:: Aim of the exercise ::
Beginning at the line that holds "I need the bounding" and continuing to the last line of the data below, transcribe every line word for word, without pictures.

:: Records provided ::
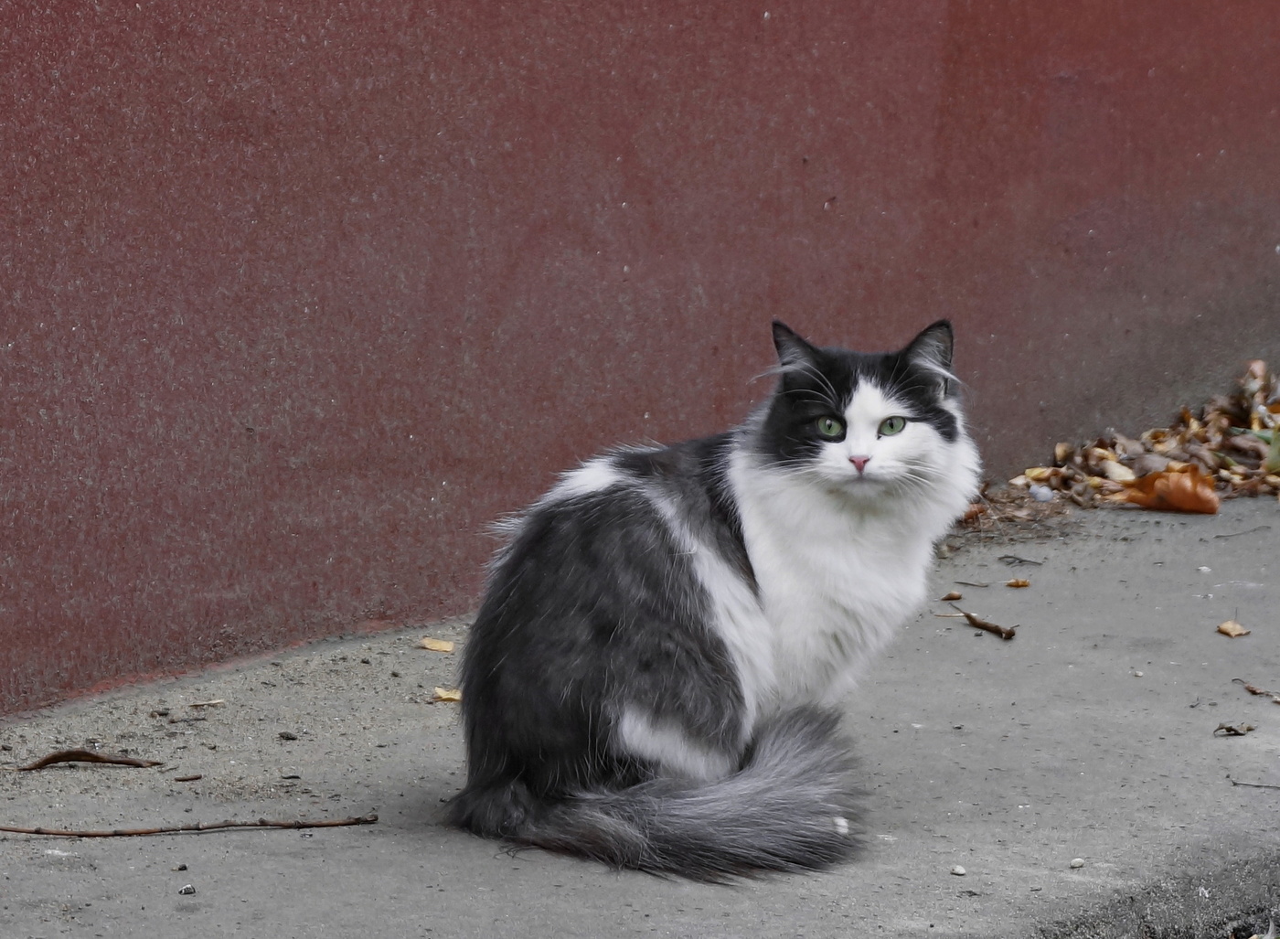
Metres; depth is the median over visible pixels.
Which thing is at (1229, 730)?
dry leaf
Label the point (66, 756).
dry leaf
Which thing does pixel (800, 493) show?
cat
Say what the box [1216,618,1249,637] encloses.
dry leaf
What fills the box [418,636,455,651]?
dry leaf
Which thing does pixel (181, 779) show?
twig
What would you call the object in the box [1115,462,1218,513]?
dry leaf
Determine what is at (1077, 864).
pebble
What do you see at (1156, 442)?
leaf pile
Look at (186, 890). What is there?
pebble
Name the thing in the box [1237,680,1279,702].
dry leaf
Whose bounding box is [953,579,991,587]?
twig
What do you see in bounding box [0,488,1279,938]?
pavement
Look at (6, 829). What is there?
twig
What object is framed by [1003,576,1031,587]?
dry leaf
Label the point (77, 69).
red wall
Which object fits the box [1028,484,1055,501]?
pebble
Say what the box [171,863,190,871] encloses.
pebble
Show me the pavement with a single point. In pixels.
(942, 735)
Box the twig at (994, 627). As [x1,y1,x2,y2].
[955,609,1018,639]
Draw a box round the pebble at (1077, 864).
[1068,856,1085,867]
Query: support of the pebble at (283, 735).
on the pavement
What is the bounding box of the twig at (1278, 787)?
[1227,777,1279,789]
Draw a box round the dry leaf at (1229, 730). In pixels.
[1213,721,1254,736]
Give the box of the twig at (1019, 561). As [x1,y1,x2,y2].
[998,553,1045,566]
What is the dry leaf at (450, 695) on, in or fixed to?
on the pavement
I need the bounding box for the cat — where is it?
[437,316,983,886]
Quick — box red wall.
[0,0,1279,720]
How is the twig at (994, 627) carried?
on the pavement
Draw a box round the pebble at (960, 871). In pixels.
[949,864,966,875]
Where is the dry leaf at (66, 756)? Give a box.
[16,748,159,769]
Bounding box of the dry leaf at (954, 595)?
[939,589,963,600]
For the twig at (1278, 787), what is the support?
on the pavement
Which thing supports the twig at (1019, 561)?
on the pavement
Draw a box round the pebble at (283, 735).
[277,730,298,740]
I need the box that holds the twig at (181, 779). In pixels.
[173,772,202,781]
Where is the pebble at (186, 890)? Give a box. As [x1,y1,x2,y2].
[178,883,195,895]
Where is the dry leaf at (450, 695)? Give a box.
[431,685,462,702]
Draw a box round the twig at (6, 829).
[0,810,380,837]
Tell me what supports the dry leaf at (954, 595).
on the pavement
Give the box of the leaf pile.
[990,358,1279,516]
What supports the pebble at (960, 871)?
on the pavement

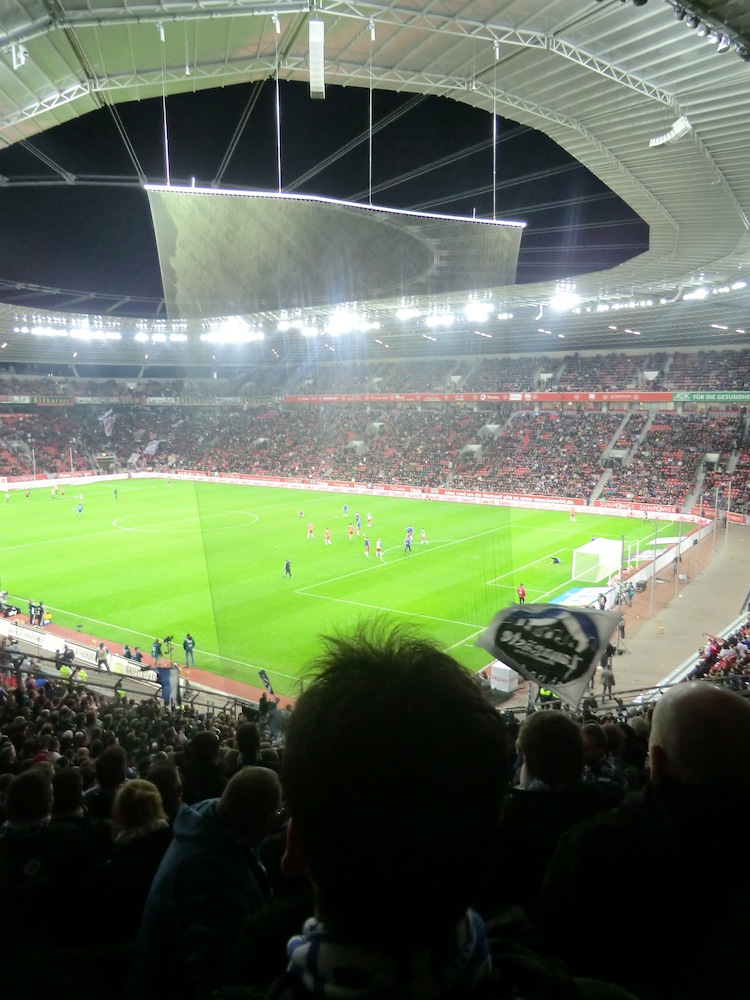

:: Written answer ::
I need the bounding box for the cat — where is it?
[437,316,983,886]
Quick — box red wall.
[0,0,1279,720]
How is the twig at (994, 627) carried?
on the pavement
Draw a box round the pebble at (960, 871). In pixels.
[949,864,966,875]
Where is the dry leaf at (66, 756)? Give a box.
[16,748,159,769]
Bounding box of the dry leaf at (954, 595)?
[939,589,963,600]
For the twig at (1278, 787), what is the support?
on the pavement
Which thing supports the twig at (1019, 561)?
on the pavement
Draw a box round the pebble at (283, 735).
[277,730,298,740]
I need the box that holds the twig at (181, 779). In pixels.
[173,772,202,781]
Where is the pebble at (186, 890)? Give a box. As [x1,y1,x2,y2].
[178,883,195,895]
Where is the dry leaf at (450, 695)? Give a box.
[431,685,462,702]
Draw a box round the twig at (6, 829).
[0,810,380,837]
Tell me what supports the dry leaf at (954, 595).
on the pavement
Give the box of the leaf pile.
[990,358,1279,516]
What supports the pebble at (960, 871)?
on the pavement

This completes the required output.